Your welcome Scott. I should mention that if the car likes more initial timing, which it may, you'll have to check the total timing to make sure you're not much above 34/36*. If that's the case, you may have to modify the distributor to limit the total timing. Good luck, it sounds like a nice combo. :thumleft:
 
Your welcome Scott. I should mention that if the car likes more initial timing, which it may, you'll have to check the total timing to make sure you're not much above 34/36*. If that's the case, you may have to modify the distributor to limit the total timing. Good luck, it sounds like a nice combo. :thumleft:
Thank you sir! I'll recheck the timing and tinker around with everything when I get a free afternoon!
 
Those carburetors respond to a really accurate metering rod, step up spring and jet set.

If you hit the top with the torx screwdriver and get new ones, you should be good to go. I don't know what part of indiana you are in, but you may have to jump down one set of jets in the primaries and see if you can get it tuned for about 1500ft elevation in primary and secodary.

It may not make much of a difference, but there are a lot of things that can change tune. The best way to tune a carb is by Air/Fuel ratio readings. An emissions test is a cheap way to get PPM readings from your setup to tell you where you're at. I'm going to use an O2 sensor in the exhaust and plug it after tuning.

If you can't get it to run to your liking, look at a Street Demon. That's also what I am running.
 
YouTube has a couple good videos for the initial setup. Check it out.

I always like to bench test them,to see what I'm starting with. Starting with the factory jets,rods,springs is the best way to start.

There is a pump shot arm with 3 holes. Factory setting is the middle hole. You can get a bigger pump shot by using the farthest hole from the base. I've always had the best luck with the middle hole.

I have always had the best luck with the (orange) stock step up spring.

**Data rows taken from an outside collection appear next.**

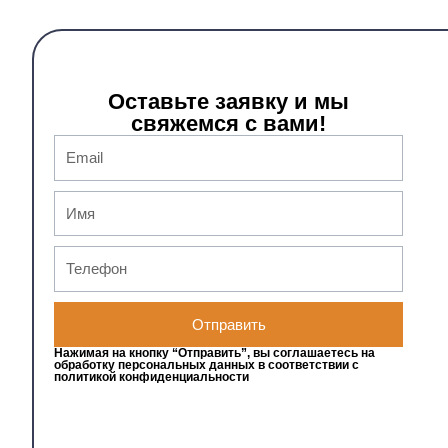
Оставьте заявку и мы
свяжемся с вами!
Отправить
Нажимая на кнопку “Отправить”, вы соглашаетесь на
обработку персональных данных в соответствии с
политикой конфиденциальности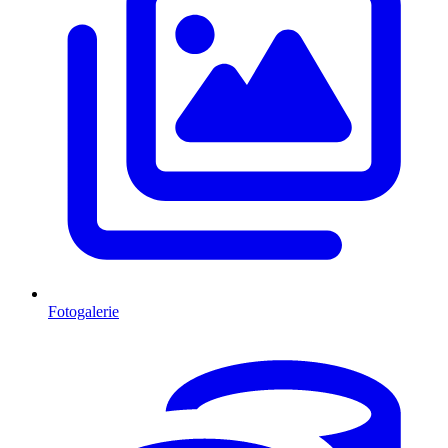
Fotogalerie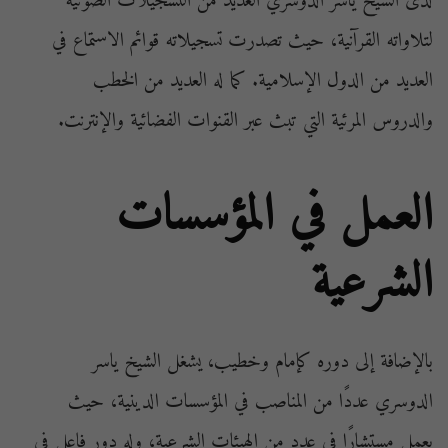
لدى الشيخ ياسر الدوسري العديد من التسجيلات الصوتية
لتلاواته القرآنية، حيث تصدرت تسجيلاته قوائم الاستماع في
العديد من الدول الإسلامية. كما له العديد من الخطب
والدروس المرئية التي تبث عبر القنوات الفضائية والإنترنت.
العمل في المؤسسات
الشرعية
بالإضافة إلى دوره كإمام وخطيب، يشغل الشيخ ياسر
الدوسري عددًا من المناصب في المؤسسات الدينية، حيث
يعمل مستشارًا في عدد من الهيئات الشرعية، وله دور فاعل في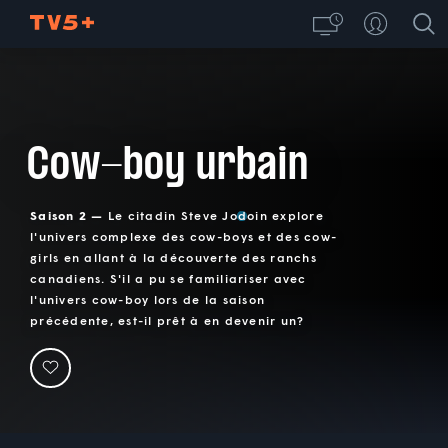
Cow-boy urbain
Saison 2 —
Le citadin Steve Jodoin explore
l'univers complexe des cow-boys et des cow-
girls en allant à la découverte des ranchs
canadiens. S'il a pu se familiariser avec
l'univers cow-boy lors de la saison
précédente, est-il prêt à en devenir un?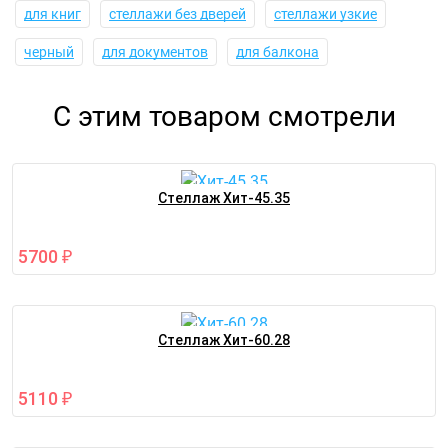
для книг
стеллажи без дверей
стеллажи узкие
черный
для документов
для балкона
С этим товаром смотрели
Стеллаж Хит-45.35
5700
₽
Стеллаж Хит-60.28
5110
₽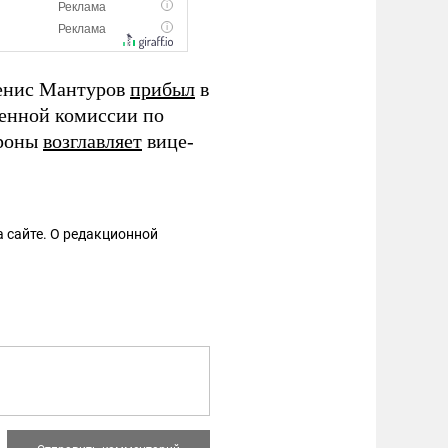
Денис Мантуров
прибыл
в
венной комиссии по
ороны
возглавляет
вице-
 сайте. О редакционной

Get the A/F and idle set right first,and then you can get out there and play with the timing.
 
Timing will play a roll also. 15 to 20 degrees intial will really make it drivable depending on your exact compression ratio.

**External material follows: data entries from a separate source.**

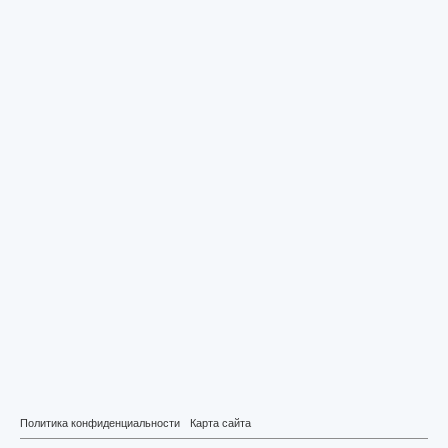
Политика конфиденциальности
Карта сайта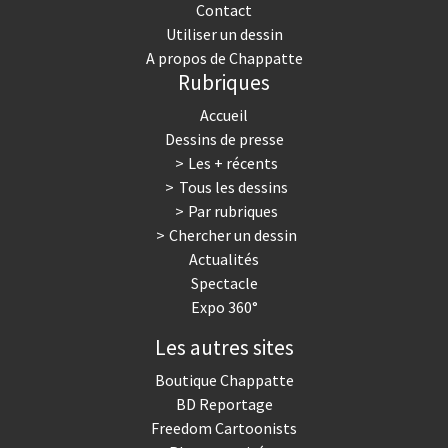
Contact
Utiliser un dessin
A propos de Chappatte
Rubriques
Accueil
Dessins de presse
Les + récents
Tous les dessins
Par rubriques
Chercher un dessin
Actualités
Spectacle
Expo 360°
Les autres sites
Boutique Chappatte
BD Reportage
Freedom Cartoonists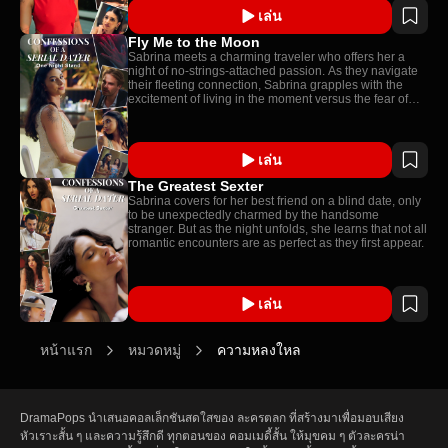
เล่น
Fly Me to the Moon
Sabrina meets a charming traveler who offers her a
night of no-strings-attached passion. As they navigate
their fleeting connection, Sabrina grapples with the
excitement of living in the moment versus the fear of
attachment.
เล่น
The Greatest Sexter
Sabrina covers for her best friend on a blind date, only
to be unexpectedly charmed by the handsome
stranger. But as the night unfolds, she learns that not all
romantic encounters are as perfect as they first appear.
เล่น
หน้าแรก
หมวดหมู่
ความหลงใหล
DramaPops นำเสนอคอลเล็กชันสดใสของ ละครตลก ที่สร้างมาเพื่อมอบเสียง
หัวเราะสั้น ๆ และความรู้สึกดี ทุกตอนของ คอมเมดี้สั้น ให้มุขคม ๆ ตัวละครน่า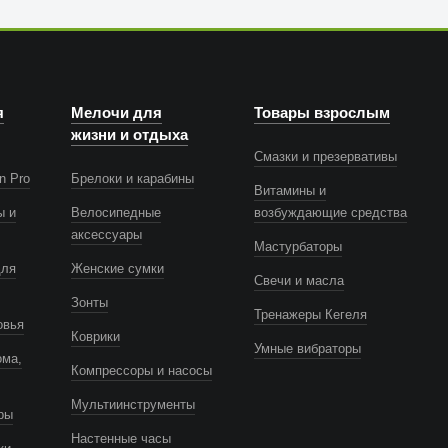
я
Мелочи для
Товары взрослым
жизни и отдыха
Смазки и презервативы
n Pro
Брелоки и карабины
Витамины и
ы и
Велосипедные
возбуждающие средства
аксессуары
Мастурбаторы
для
Женские сумки
Свечи и масла
Зонты
Тренажеры Кегеля
овья
Коврики
Умные вибраторы
ома,
Компрессоры и насосы
Мультиинструменты
ры
Настенные часы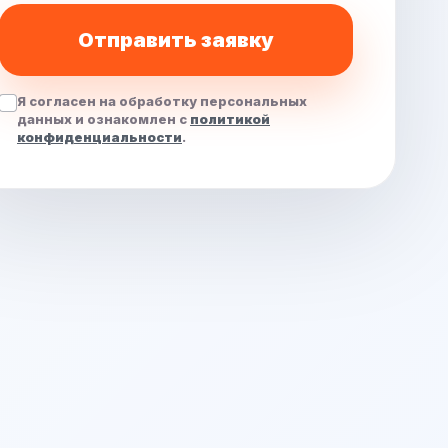
Отправить заявку
Я согласен на обработку персональных
данных и ознакомлен с
политикой
конфиденциальности
.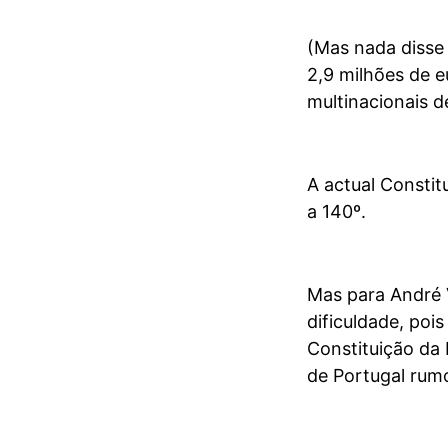
(Mas nada disse 
2,9 milhões de e
multinacionais d
A actual Constit
a 140º.
Mas para André 
dificuldade, poi
Constituição da 
de Portugal rumo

Best comment in the thread. Timing FIRST!!!

Simple test, start the car, get it warmed up, grab distributor and give a light twist CCW. If the engine picked up rpm, it wants the additional idle/initial timing. Reset the idle speed.

The range Rick mentioned is where I would search to set initial on this engine. It's a safe range and won't tax the starter/battery. If you used the total timing method, that's sometimes a big issue because it totally disregards where your initial timing setting.

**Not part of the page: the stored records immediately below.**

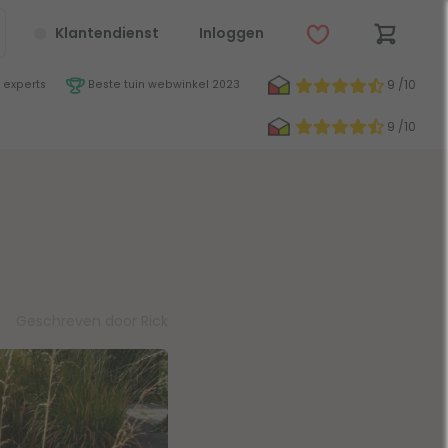
Klantendienst
Inloggen
9 /10
 experts
Beste tuin webwinkel 2023
9 /10
Geschreven door Rick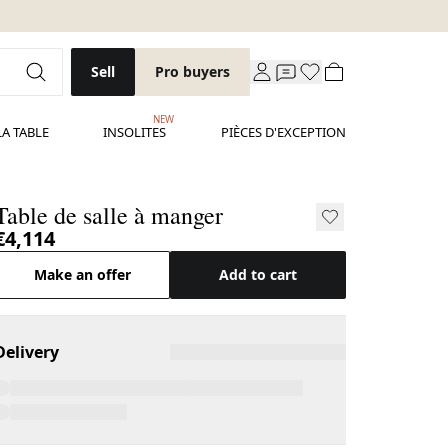
Sell
Pro buyers
NEW
LA TABLE
INSOLITES
PIÈCES D'EXCEPTION
Table de salle à manger
€4,114
Make an offer
Add to cart
Delivery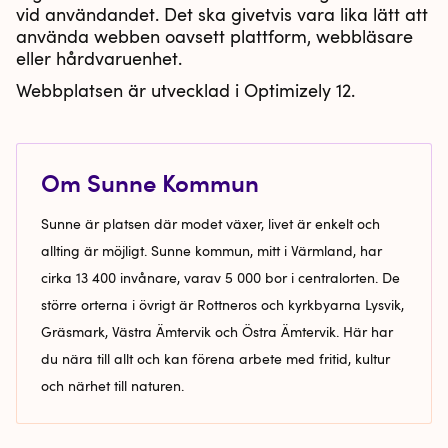
vid användandet. Det ska givetvis vara lika lätt att
använda webben oavsett plattform, webbläsare
eller hårdvaruenhet.
Webbplatsen är utvecklad i Optimizely 12.
Om Sunne Kommun
Sunne är platsen där modet växer, livet är enkelt och
allting är möjligt. Sunne kommun, mitt i Värmland, har
cirka 13 400 invånare, varav 5 000 bor i centralorten. De
större orterna i övrigt är Rottneros och kyrkbyarna Lysvik,
Gräsmark, Västra Ämtervik och Östra Ämtervik. Här har
du nära till allt och kan förena arbete med fritid, kultur
och närhet till naturen.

Don't throw money at something that quite frankly... money can't fix! IMO, it's likely a tune up issue which can be fixed cheap.

Good luck with it.
 
Thanks guys for all the good information! I really appreciate all the advice!
 
Many years ago I ran one on a 318 with the same intake / similar cam, tuning made a huge difference. I jumped the gun and put it on out of the box with only air mixture adjustment done. Ran sluggish. Went back and went thru the instructions on how to set it up and the difference was very noticeable. Very good street carb.
 
They always say Holley for performance, but timing and getting your squirter working right are the 2 big ones. Listen to cracked, and old man rick they are both great at giving accurate advice and will give you all the help you need, I ran your set up a couple years ago with 291 gears 318 600 holley and it would torch the tires. Be patience and listen to the pros. If you later change carbs the 670 holley is nice. Im now running a 770 street avenger on my 360 and love that thing, they say bolt on ready to run but you must fine tune any carb to your liking.
 
Timing and carb tuning are key. Especially the timing. There was an old mopar action article where you heated up the slots on each end of the dist where the weights ride, and hammer on a 3/8th bolt sideways to shorten up the travel. Then you ground it back flat. Its possible to get something like 20 degrees in the distributor with that method. I actually did a toyota 22r dist that way and it worked well. And I was amazed by how much power I was throwing away from the lazy timing curve.

Also, be sure that you do all these adjustments and checking and such with the vaccume advance disconected and plugged.